**Stored data**

● ● ●

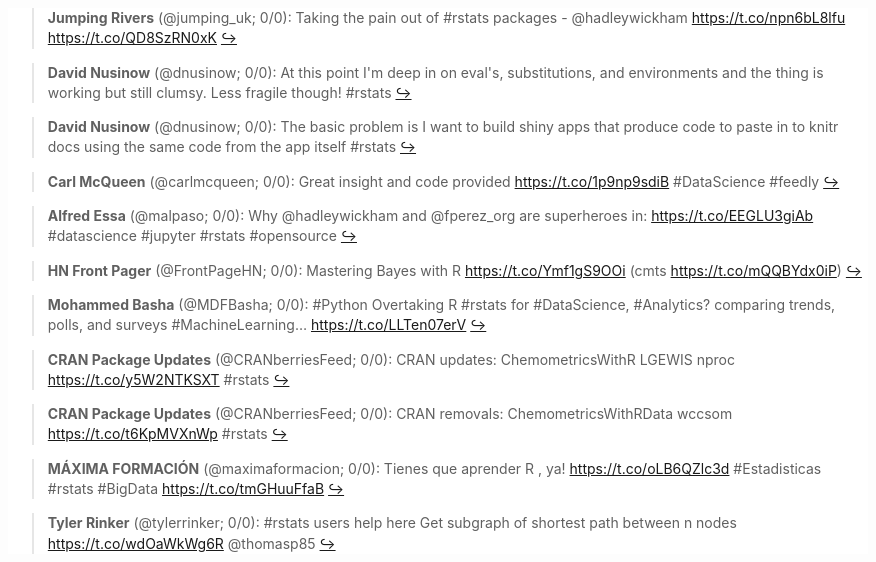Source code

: 


> **Jumping Rivers** (@jumping_uk; 0/0): Taking the pain out of #rstats packages - @hadleywickham https://t.co/npn6bL8lfu https://t.co/QD8SzRN0xK  [&#8618;](https://twitter.com/dataandme/status/903637417403535361)




> **David Nusinow** (@dnusinow; 0/0): At this point I'm deep in on eval's, substitutions, and environments and the thing is working but still clumsy. Less fragile though! #rstats  [&#8618;](https://twitter.com/dataandme/status/903636073141731328)




> **David Nusinow** (@dnusinow; 0/0): The basic problem is I want to build shiny apps that produce code to paste in to knitr docs using the same code from the app itself #rstats  [&#8618;](https://twitter.com/dataandme/status/903635851485347840)




> **Carl McQueen** (@carlmcqueen; 0/0): Great insight and code provided https://t.co/1p9np9sdiB #DataScience #feedly  [&#8618;](https://twitter.com/dataandme/status/903632780927664129)




> **Alfred Essa** (@malpaso; 0/0): Why @hadleywickham and @fperez_org are superheroes in: https://t.co/EEGLU3giAb  #datascience #jupyter #rstats #opensource  [&#8618;](https://twitter.com/dataandme/status/903632642691694593)




> **HN Front Pager** (@FrontPageHN; 0/0): Mastering Bayes with R https://t.co/Ymf1gS9OOi (cmts https://t.co/mQQBYdx0iP)  [&#8618;](https://twitter.com/dataandme/status/903624584674635776)




> **Mohammed Basha** (@MDFBasha; 0/0): #Python Overtaking R #rstats for #DataScience, #Analytics? comparing trends, polls, and surveys #MachineLearning… https://t.co/LLTen07erV  [&#8618;](https://twitter.com/dataandme/status/903622445286006788)




> **CRAN Package Updates** (@CRANberriesFeed; 0/0): CRAN updates: ChemometricsWithR LGEWIS nproc https://t.co/y5W2NTKSXT #rstats  [&#8618;](https://twitter.com/dataandme/status/903619035123916800)




> **CRAN Package Updates** (@CRANberriesFeed; 0/0): CRAN removals: ChemometricsWithRData wccsom https://t.co/t6KpMVXnWp #rstats  [&#8618;](https://twitter.com/dataandme/status/903618972905611265)




> **MÁXIMA FORMACIÓN** (@maximaformacion; 0/0): Tienes que aprender R , ya! https://t.co/oLB6QZlc3d #Estadisticas #rstats #BigData https://t.co/tmGHuuFfaB  [&#8618;](https://twitter.com/dataandme/status/903618756659871744)




> **Tyler Rinker** (@tylerrinker; 0/0): #rstats users help here Get subgraph of shortest path between n nodes
https://t.co/wdOaWkWg6R @thomasp85  [&#8618;](https://twitter.com/dataandme/status/903618640381169664)




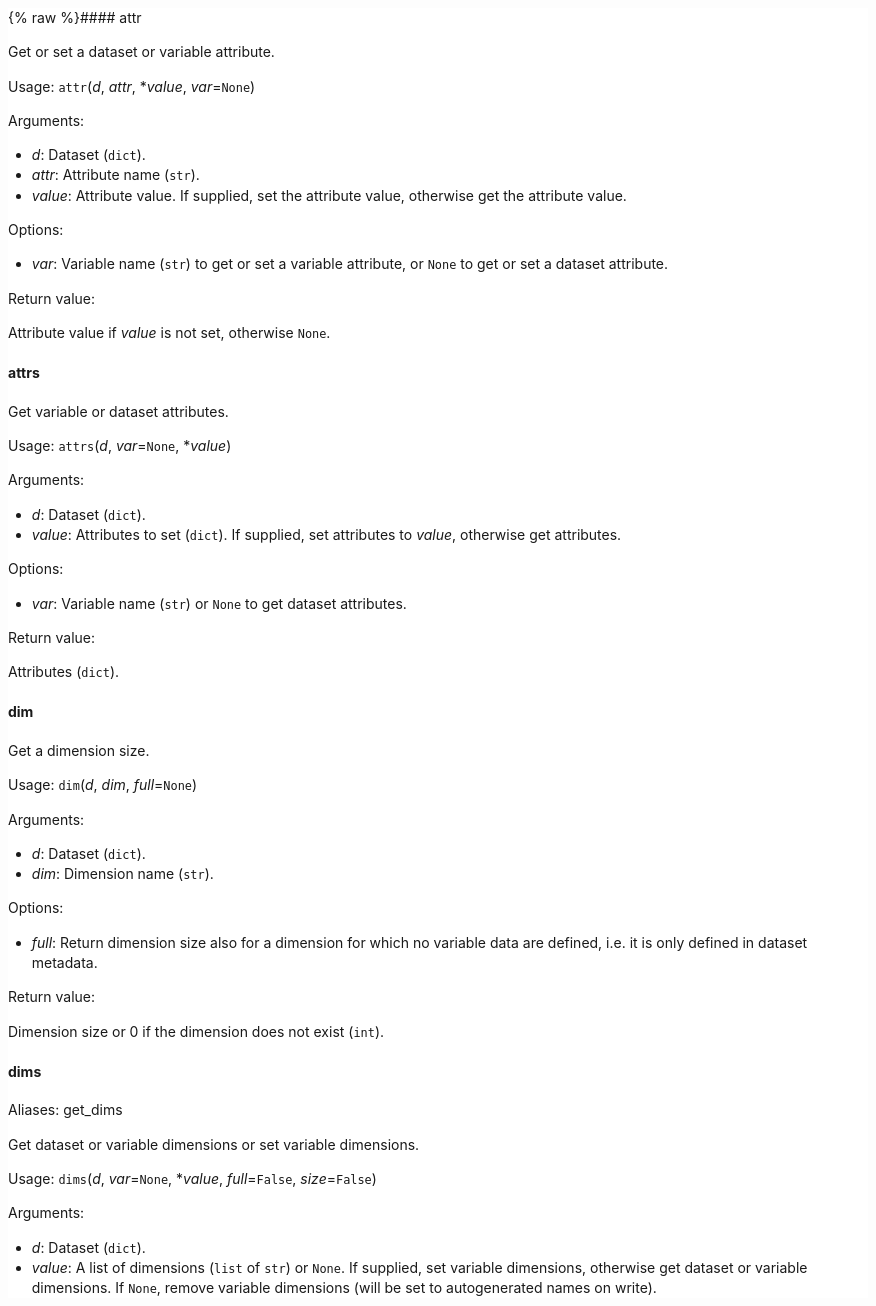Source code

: {% raw %}#### attr

Get or set a dataset or variable attribute.

Usage: `attr`(*d*, *attr*, **value*, *var*=`None`)

Arguments:

- *d*: Dataset (`dict`).
- *attr*: Attribute name (`str`).
- *value*: Attribute value. If supplied, set the attribute value, otherwise get the attribute value.

Options:

- *var*: Variable name (`str`) to get or set a variable attribute, or `None` to get or set a dataset attribute.

Return value:

Attribute value if *value* is not set, otherwise `None`.

#### attrs

Get variable or dataset attributes.

Usage: `attrs`(*d*, *var*=`None`, **value*)

Arguments:

- *d*: Dataset (`dict`).
- *value*: Attributes to set (`dict`). If supplied, set attributes to *value*, otherwise get attributes.

Options:

- *var*: Variable name (`str`) or `None` to get dataset attributes.

Return value:

Attributes (`dict`).

#### dim

Get a dimension size.

Usage: `dim`(*d*, *dim*, *full*=`None`)

Arguments:

- *d*: Dataset (`dict`).
- *dim*: Dimension name (`str`).

Options:

- *full*: Return dimension size also for a dimension for which no variable data are defined, i.e. it is only defined in dataset metadata.

Return value:

Dimension size or 0 if the dimension does not exist (`int`).

#### dims

Aliases:  get_dims


Get dataset or variable dimensions or set variable dimensions.

Usage: `dims`(*d*, *var*=`None`, **value*, *full*=`False`, *size*=`False`)

Arguments:

- *d*: Dataset (`dict`).
- *value*: A list of dimensions (`list` of `str`) or `None`. If supplied, set variable dimensions, otherwise get dataset or variable dimensions. If `None`, remove variable dimensions (will be set to autogenerated names on write).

● ● ●

**Problem description**
Repeat the entries word for word and skip the pictures.

**Reply to the exercise**
Source code

: 


> **Jumping Rivers** (@jumping_uk; 0/0): Taking the pain out of #rstats packages - @hadleywickham https://t.co/npn6bL8lfu https://t.co/QD8SzRN0xK  [&#8618;](https://twitter.com/dataandme/status/903637417403535361)




> **David Nusinow** (@dnusinow; 0/0): At this point I'm deep in on eval's, substitutions, and environments and the thing is working but still clumsy. Less fragile though! #rstats  [&#8618;](https://twitter.com/dataandme/status/903636073141731328)




> **David Nusinow** (@dnusinow; 0/0): The basic problem is I want to build shiny apps that produce code to paste in to knitr docs using the same code from the app itself #rstats  [&#8618;](https://twitter.com/dataandme/status/903635851485347840)




> **Carl McQueen** (@carlmcqueen; 0/0): Great insight and code provided https://t.co/1p9np9sdiB #DataScience #feedly  [&#8618;](https://twitter.com/dataandme/status/903632780927664129)




> **Alfred Essa** (@malpaso; 0/0): Why @hadleywickham and @fperez_org are superheroes in: https://t.co/EEGLU3giAb  #datascience #jupyter #rstats #opensource  [&#8618;](https://twitter.com/dataandme/status/903632642691694593)




> **HN Front Pager** (@FrontPageHN; 0/0): Mastering Bayes with R https://t.co/Ymf1gS9OOi (cmts https://t.co/mQQBYdx0iP)  [&#8618;](https://twitter.com/dataandme/status/903624584674635776)




> **Mohammed Basha** (@MDFBasha; 0/0): #Python Overtaking R #rstats for #DataScience, #Analytics? comparing trends, polls, and surveys #MachineLearning… https://t.co/LLTen07erV  [&#8618;](https://twitter.com/dataandme/status/903622445286006788)




> **CRAN Package Updates** (@CRANberriesFeed; 0/0): CRAN updates: ChemometricsWithR LGEWIS nproc https://t.co/y5W2NTKSXT #rstats  [&#8618;](https://twitter.com/dataandme/status/903619035123916800)




> **CRAN Package Updates** (@CRANberriesFeed; 0/0): CRAN removals: ChemometricsWithRData wccsom https://t.co/t6KpMVXnWp #rstats  [&#8618;](https://twitter.com/dataandme/status/903618972905611265)




> **MÁXIMA FORMACIÓN** (@maximaformacion; 0/0): Tienes que aprender R , ya! https://t.co/oLB6QZlc3d #Estadisticas #rstats #BigData https://t.co/tmGHuuFfaB  [&#8618;](https://twitter.com/dataandme/status/903618756659871744)




> **Tyler Rinker** (@tylerrinker; 0/0): #rstats users help here Get subgraph of shortest path between n nodes
https://t.co/wdOaWkWg6R @thomasp85  [&#8618;](https://twitter.com/dataandme/status/903618640381169664)




Source code

: {% raw %}#### attr

Get or set a dataset or variable attribute.

Usage: `attr`(*d*, *attr*, **value*, *var*=`None`)

Arguments:

- *d*: Dataset (`dict`).
- *attr*: Attribute name (`str`).
- *value*: Attribute value. If supplied, set the attribute value, otherwise get the attribute value.

Options:

- *var*: Variable name (`str`) to get or set a variable attribute, or `None` to get or set a dataset attribute.

Return value:

Attribute value if *value* is not set, otherwise `None`.

#### attrs

Get variable or dataset attributes.

Usage: `attrs`(*d*, *var*=`None`, **value*)

Arguments:

- *d*: Dataset (`dict`).
- *value*: Attributes to set (`dict`). If supplied, set attributes to *value*, otherwise get attributes.

Options:

- *var*: Variable name (`str`) or `None` to get dataset attributes.

Return value:

Attributes (`dict`).

#### dim

Get a dimension size.

Usage: `dim`(*d*, *dim*, *full*=`None`)

Arguments:

- *d*: Dataset (`dict`).
- *dim*: Dimension name (`str`).

Options:

- *full*: Return dimension size also for a dimension for which no variable data are defined, i.e. it is only defined in dataset metadata.

Return value:

Dimension size or 0 if the dimension does not exist (`int`).

#### dims

Aliases:  get_dims


Get dataset or variable dimensions or set variable dimensions.

Usage: `dims`(*d*, *var*=`None`, **value*, *full*=`False`, *size*=`False`)

Arguments:

- *d*: Dataset (`dict`).
- *value*: A list of dimensions (`list` of `str`) or `None`. If supplied, set variable dimensions, otherwise get dataset or variable dimensions. If `None`, remove variable dimensions (will be set to autogenerated names on write).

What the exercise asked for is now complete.